Beyond the explanatory value of the above example, NUMA really boils down to the scalability gains which can be expected from many-core hardware systems. If you run a business, you will probably want to have the following question answered: “If data volumes double, can performance be kept at the same level by simply doubling the hardware resources?”
Testing scaleout on a many-core machine
In response to this question, I would like to share with you the result of some benchmark that we ran on a NUMA server called the ‘Bullion’, a 160-core machine made of four commodity servers of one terabyte each. We selected four MDX queries to calculate the P&L value. The first query ran on the whole dataset, while the other three ran on a limited scope which was defined by the number of trading desks (either one or two) and the number of historical dates. When using the Bullion at its full capacity, ActivePivot aggregated 600 million trades.

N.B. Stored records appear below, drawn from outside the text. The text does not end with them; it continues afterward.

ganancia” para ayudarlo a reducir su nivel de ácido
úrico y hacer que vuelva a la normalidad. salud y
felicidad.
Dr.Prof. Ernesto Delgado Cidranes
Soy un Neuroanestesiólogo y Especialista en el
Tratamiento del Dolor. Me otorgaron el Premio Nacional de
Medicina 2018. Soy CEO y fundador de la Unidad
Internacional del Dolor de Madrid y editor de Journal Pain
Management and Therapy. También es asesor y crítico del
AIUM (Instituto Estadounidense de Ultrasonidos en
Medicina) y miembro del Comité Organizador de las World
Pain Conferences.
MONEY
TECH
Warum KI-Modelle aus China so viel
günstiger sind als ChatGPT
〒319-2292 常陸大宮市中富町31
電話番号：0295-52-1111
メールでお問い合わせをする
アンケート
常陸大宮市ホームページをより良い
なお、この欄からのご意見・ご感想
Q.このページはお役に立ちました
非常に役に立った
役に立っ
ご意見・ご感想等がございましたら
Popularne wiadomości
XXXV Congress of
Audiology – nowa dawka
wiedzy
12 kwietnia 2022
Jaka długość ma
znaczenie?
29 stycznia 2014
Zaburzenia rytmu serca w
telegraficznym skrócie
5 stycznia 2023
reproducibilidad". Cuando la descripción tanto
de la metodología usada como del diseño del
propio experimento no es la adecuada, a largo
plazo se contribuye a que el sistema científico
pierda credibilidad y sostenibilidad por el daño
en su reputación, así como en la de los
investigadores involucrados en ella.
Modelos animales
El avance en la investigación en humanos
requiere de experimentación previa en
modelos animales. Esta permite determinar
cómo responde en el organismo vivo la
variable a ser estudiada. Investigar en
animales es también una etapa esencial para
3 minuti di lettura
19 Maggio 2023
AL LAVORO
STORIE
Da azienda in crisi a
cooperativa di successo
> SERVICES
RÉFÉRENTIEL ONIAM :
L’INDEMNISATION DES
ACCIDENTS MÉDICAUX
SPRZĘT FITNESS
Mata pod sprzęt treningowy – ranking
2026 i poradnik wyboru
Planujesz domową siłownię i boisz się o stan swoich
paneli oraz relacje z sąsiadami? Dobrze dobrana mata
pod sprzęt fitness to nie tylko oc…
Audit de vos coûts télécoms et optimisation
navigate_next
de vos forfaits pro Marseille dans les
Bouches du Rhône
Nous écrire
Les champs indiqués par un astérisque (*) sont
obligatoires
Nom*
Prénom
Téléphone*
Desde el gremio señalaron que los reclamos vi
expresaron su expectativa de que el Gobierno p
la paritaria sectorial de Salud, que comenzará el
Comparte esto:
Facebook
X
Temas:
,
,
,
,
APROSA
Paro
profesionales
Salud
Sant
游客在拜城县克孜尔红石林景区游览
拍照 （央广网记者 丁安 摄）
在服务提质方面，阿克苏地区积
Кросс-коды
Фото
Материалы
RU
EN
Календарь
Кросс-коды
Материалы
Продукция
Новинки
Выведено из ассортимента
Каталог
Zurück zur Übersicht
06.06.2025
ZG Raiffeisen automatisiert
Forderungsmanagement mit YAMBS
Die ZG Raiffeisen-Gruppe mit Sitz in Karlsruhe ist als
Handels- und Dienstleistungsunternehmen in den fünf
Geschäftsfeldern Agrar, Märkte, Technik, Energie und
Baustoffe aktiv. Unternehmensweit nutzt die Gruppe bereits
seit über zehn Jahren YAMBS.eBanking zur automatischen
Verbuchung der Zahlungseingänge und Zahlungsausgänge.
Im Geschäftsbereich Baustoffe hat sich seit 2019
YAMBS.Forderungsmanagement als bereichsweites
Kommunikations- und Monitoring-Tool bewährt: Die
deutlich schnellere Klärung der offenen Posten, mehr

The first benchmark we ran was Gustafson’s test to assess if performance stays linear when data volumes and hardware resources double. We started with a dataset that fits in one terabyte and we used only one node out of the four. Then we doubled the dataset and used two nodes. Then we doubled the dataset again and used all four nodes. Query response times are almost flat, as shown on graph 4.
This proves that 160 cores can work simultaneously without suffering from any contention. When volumes double, ActivePivot maintains the service level by adding more resources without changing a single line of code.
The second benchmark we ran is the Amdahl test: What happens if I use more computing power to process the same volume of data?
We observed that when running a query on the full dataset, ActivePivot runs three times as fast on a machine that is four times bigger. As we grow the hardware, ActivePivot is able to take advantage of the increased number of threads and to maximize memory throughput. These results demonstrate the efficiency of ActivePivot on NUMA: Version 5 of ActivePivot is able to scale out on some of the biggest commodity hardware available today.
Conclusions to take away: You must be prepared to re-design the code for your applications for NUMA, even if it was written to work on multi-threaded hardware in the first place. If this is done correctly, speed-up and scale-out can both be achieved. This is easier said than done and you should expect to invest significant effort, while breaking away from old paradigms. However, the effort is definitely worth it: Hardware equipped with modern NUMA interconnect mechanisms, such as ‘Bullion’, are already available on the market today. So don’t miss the opportunity to deliver a quantum leap in performance for your mission-critical applications. Note: These tests were executed on a Bullion machine equipped with 4 NUMA nodes and 16 sockets, each one having 1 E7-4850 Xeon (10 physical cores, 2.0 GHz) and 256 GiB of RAM (1067 MHz DDR3).